COPA’s member-donated Special Action Fund www.copanational.org/non-members/fund.htm has been hard at work in Quebec.

We are pleased to report that in the Laferriere-Gervais case, the Court of Appeal overturned an order from the Commission de Protection du Territoire Agricole (CPTAQ) who ordered Appellants Bernard Laferrière and Sylvie Gervais to stop the operation of the aerodrome that they had created on their property and the demolition of the hangar where they stored and maintained their aircraft.

The Court declared that the "Act Respecting the Preservation of Agricultural Land and Agricultural Activities" R.S.Q. chapter P-41.1 is not applicable to aeronautical activities. The Court relying on past and recent Supreme Court decisions restated the exclusive federal jurisdiction in matter of aeronautics including the location of airports and aerodromes, and reiterated that provincial and municipal planning and zoning legislation does not apply to airports.

The Court of Appeal therefore reversed its 1990 decision in the Berthier St Louis case which was the basis for the previous decisions in the Laferrière-Gervais case.

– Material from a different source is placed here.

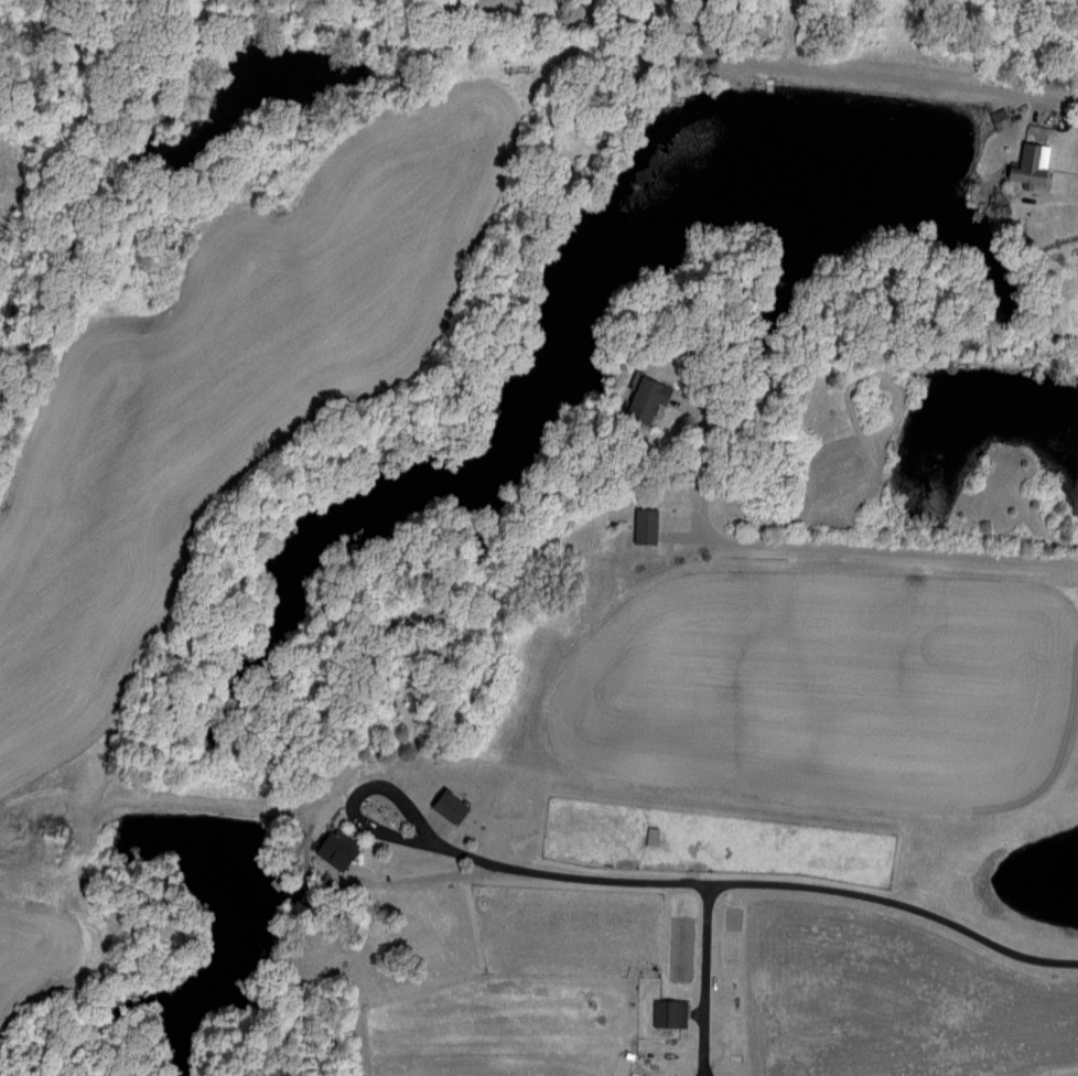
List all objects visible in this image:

Basing its decision on many decisions elsewhere in Canada, including ones in which COPA was involved; the Court of Appeal reasserted the exclusive federal jurisdiction over aeronautics and particularly the essential link between all types of aerodromes and aeronautics.

Of national importance is the Quebec Court of Appeal revised its past position with regards to the Act Respecting the Preservation of Agricultural Land and Agricultural Activities, based on an extensive review of past and recent Supreme Court of Canada jurisprudence as well a number of Ontario Court of Appeal decisions.

The Court stated clearly that provincial zoning legislation cannot regulate the location of airports within the province, only the federal authority has that power. The Court asserts that this exclusive federal competence implies the responsibility to harmonize the development of aviation with the protection of agricultural activities as well as greater territorial planning ("les grandes orientations d’usage du territoire"), but affirms that nonetheless, there is only one authority to reconcile these various objectives in such matters, and that is the federal authority.

In a parallel judgement, in which COPA also had Intervenor status, the Court of Appeal overturned the decision of the Quebec Superior Court forcing Air Mauricie to stop its commercial operation at Lac Gobeil following an injunction request of the Municipality of Sacre-Coeur.

Although the issue was different, the principles were the same and the same arguments were used to overturn the previous decision.

These achievements would not have occurred without COPA intervening and this was only made possible because of the Special Action Fund. A great battle is won but this doesn’t mean that the war is over. The opponents can still petition the Supreme Court of Canada for leave to appeal and if this occurs, COPA’s Special Action Fund will again be used to support the effort.

The Fund has been significantly depleted in the effort to date. Now more than ever it is important to contribute to the fund (Donation form: www.copanational.org/non-members/fund.htm) in order to ensure that money remains available for this and other cases where our freedom to fly is challenged.

For members who have aerodromes that have been challenged by the CPTAQ, our advice does not change. COPA has chosen these cases to establish the federal jurisdiction principle.

The Special Action Fund does not have the capacity to chase each and every challenge. Therefore, until the results of an appeal (if any) are known, members are on their own to decide whether to legally challenge or comply with any orders in place from the CPTAQ.